## WHAT IS ASKED
Recast all of the data below as a Markdown table with two columns, Row and Line. Give each nonblank line its own row and number, and leave out blank lines.

## RECORDS PROVIDED
○ ○ ○ ○ ○ ○ ○

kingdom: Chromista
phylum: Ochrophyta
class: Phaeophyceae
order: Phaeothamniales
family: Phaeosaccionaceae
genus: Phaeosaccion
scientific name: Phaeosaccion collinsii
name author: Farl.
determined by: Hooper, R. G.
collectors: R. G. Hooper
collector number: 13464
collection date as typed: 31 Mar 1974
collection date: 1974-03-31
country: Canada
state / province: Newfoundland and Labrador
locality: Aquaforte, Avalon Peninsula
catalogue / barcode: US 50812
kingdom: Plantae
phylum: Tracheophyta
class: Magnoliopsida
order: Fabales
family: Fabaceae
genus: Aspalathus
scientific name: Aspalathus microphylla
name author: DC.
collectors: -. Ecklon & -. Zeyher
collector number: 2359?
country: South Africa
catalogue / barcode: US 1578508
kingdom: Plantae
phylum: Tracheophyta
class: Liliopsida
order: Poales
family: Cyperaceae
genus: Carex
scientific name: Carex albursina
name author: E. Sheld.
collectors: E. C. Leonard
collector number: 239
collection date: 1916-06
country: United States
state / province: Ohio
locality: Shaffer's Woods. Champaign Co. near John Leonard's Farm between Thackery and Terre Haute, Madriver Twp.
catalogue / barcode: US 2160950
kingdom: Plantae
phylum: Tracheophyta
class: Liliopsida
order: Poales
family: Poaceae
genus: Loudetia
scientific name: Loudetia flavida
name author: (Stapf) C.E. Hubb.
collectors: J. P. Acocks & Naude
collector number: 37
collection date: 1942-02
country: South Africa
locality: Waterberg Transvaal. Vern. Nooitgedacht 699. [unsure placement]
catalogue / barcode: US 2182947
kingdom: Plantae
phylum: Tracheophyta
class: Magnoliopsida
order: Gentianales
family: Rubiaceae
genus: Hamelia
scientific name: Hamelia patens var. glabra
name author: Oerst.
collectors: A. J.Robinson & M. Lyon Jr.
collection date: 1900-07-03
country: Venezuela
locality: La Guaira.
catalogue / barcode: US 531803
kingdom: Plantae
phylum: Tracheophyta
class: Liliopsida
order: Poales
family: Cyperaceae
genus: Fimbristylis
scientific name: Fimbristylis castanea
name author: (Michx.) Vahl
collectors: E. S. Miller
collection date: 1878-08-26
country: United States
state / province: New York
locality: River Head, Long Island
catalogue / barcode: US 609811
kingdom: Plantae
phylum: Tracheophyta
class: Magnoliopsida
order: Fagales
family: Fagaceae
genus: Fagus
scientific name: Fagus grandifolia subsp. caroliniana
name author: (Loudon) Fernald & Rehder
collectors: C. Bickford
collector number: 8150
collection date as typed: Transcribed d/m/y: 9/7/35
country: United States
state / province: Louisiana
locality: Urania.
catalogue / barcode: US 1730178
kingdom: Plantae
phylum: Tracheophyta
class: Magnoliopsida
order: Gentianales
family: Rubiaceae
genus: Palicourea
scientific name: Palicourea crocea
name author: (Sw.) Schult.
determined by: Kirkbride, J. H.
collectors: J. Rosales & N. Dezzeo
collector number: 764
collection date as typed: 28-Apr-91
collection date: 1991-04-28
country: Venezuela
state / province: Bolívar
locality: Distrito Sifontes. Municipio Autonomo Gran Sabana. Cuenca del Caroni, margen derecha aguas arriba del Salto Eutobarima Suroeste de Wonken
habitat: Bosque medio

○ ○ ○ ○ ○ ○ ○

## FINAL RESULT
| Row | Line |
|---|---|
| 1 | kingdom: Chromista |
| 2 | phylum: Ochrophyta |
| 3 | class: Phaeophyceae |
| 4 | order: Phaeothamniales |
| 5 | family: Phaeosaccionaceae |
| 6 | genus: Phaeosaccion |
| 7 | scientific name: Phaeosaccion collinsii |
| 8 | name author: Farl. |
| 9 | determined by: Hooper, R. G. |
| 10 | collectors: R. G. Hooper |
| 11 | collector number: 13464 |
| 12 | collection date as typed: 31 Mar 1974 |
| 13 | collection date: 1974-03-31 |
| 14 | country: Canada |
| 15 | state / province: Newfoundland and Labrador |
| 16 | locality: Aquaforte, Avalon Peninsula |
| 17 | catalogue / barcode: US 50812 |
| 18 | kingdom: Plantae |
| 19 | phylum: Tracheophyta |
| 20 | class: Magnoliopsida |
| 21 | order: Fabales |
| 22 | family: Fabaceae |
| 23 | genus: Aspalathus |
| 24 | scientific name: Aspalathus microphylla |
| 25 | name author: DC. |
| 26 | collectors: -. Ecklon & -. Zeyher |
| 27 | collector number: 2359? |
| 28 | country: South Africa |
| 29 | catalogue / barcode: US 1578508 |
| 30 | kingdom: Plantae |
| 31 | phylum: Tracheophyta |
| 32 | class: Liliopsida |
| 33 | order: Poales |
| 34 | family: Cyperaceae |
| 35 | genus: Carex |
| 36 | scientific name: Carex albursina |
| 37 | name author: E. Sheld. |
| 38 | collectors: E. C. Leonard |
| 39 | collector number: 239 |
| 40 | collection date: 1916-06 |
| 41 | country: United States |
| 42 | state / province: Ohio |
| 43 | locality: Shaffer's Woods. Champaign Co. near John Leonard's Farm between Thackery and Terre Haute, Madriver Twp. |
| 44 | catalogue / barcode: US 2160950 |
| 45 | kingdom: Plantae |
| 46 | phylum: Tracheophyta |
| 47 | class: Liliopsida |
| 48 | order: Poales |
| 49 | family: Poaceae |
| 50 | genus: Loudetia |
| 51 | scientific name: Loudetia flavida |
| 52 | name author: (Stapf) C.E. Hubb. |
| 53 | collectors: J. P. Acocks & Naude |
| 54 | collector number: 37 |
| 55 | collection date: 1942-02 |
| 56 | country: South Africa |
| 57 | locality: Waterberg Transvaal. Vern. Nooitgedacht 699. [unsure placement] |
| 58 | catalogue / barcode: US 2182947 |
| 59 | kingdom: Plantae |
| 60 | phylum: Tracheophyta |
| 61 | class: Magnoliopsida |
| 62 | order: Gentianales |
| 63 | family: Rubiaceae |
| 64 | genus: Hamelia |
| 65 | scientific name: Hamelia patens var. glabra |
| 66 | name author: Oerst. |
| 67 | collectors: A. J.Robinson & M. Lyon Jr. |
| 68 | collection date: 1900-07-03 |
| 69 | country: Venezuela |
| 70 | locality: La Guaira. |
| 71 | catalogue / barcode: US 531803 |
| 72 | kingdom: Plantae |
| 73 | phylum: Tracheophyta |
| 74 | class: Liliopsida |
| 75 | order: Poales |
| 76 | family: Cyperaceae |
| 77 | genus: Fimbristylis |
| 78 | scientific name: Fimbristylis castanea |
| 79 | name author: (Michx.) Vahl |
| 80 | collectors: E. S. Miller |
| 81 | collection date: 1878-08-26 |
| 82 | country: United States |
| 83 | state / province: New York |
| 84 | locality: River Head, Long Island |
| 85 | catalogue / barcode: US 609811 |
| 86 | kingdom: Plantae |
| 87 | phylum: Tracheophyta |
| 88 | class: Magnoliopsida |
| 89 | order: Fagales |
| 90 | family: Fagaceae |
| 91 | genus: Fagus |
| 92 | scientific name: Fagus grandifolia subsp. caroliniana |
| 93 | name author: (Loudon) Fernald & Rehder |
| 94 | collectors: C. Bickford |
| 95 | collector number: 8150 |
| 96 | collection date as typed: Transcribed d/m/y: 9/7/35 |
| 97 | country: United States |
| 98 | state / province: Louisiana |
| 99 | locality: Urania. |
| 100 | catalogue / barcode: US 1730178 |
| 101 | kingdom: Plantae |
| 102 | phylum: Tracheophyta |
| 103 | class: Magnoliopsida |
| 104 | order: Gentianales |
| 105 | family: Rubiaceae |
| 106 | genus: Palicourea |
| 107 | scientific name: Palicourea crocea |
| 108 | name author: (Sw.) Schult. |
| 109 | determined by: Kirkbride, J. H. |
| 110 | collectors: J. Rosales & N. Dezzeo |
| 111 | collector number: 764 |
| 112 | collection date as typed: 28-Apr-91 |
| 113 | collection date: 1991-04-28 |
| 114 | country: Venezuela |
| 115 | state / province: Bolívar |
| 116 | locality: Distrito Sifontes. Municipio Autonomo Gran Sabana. Cuenca del Caroni, margen derecha aguas arriba del Salto Eutobarima Suroeste de Wonken |
| 117 | habitat: Bosque medio |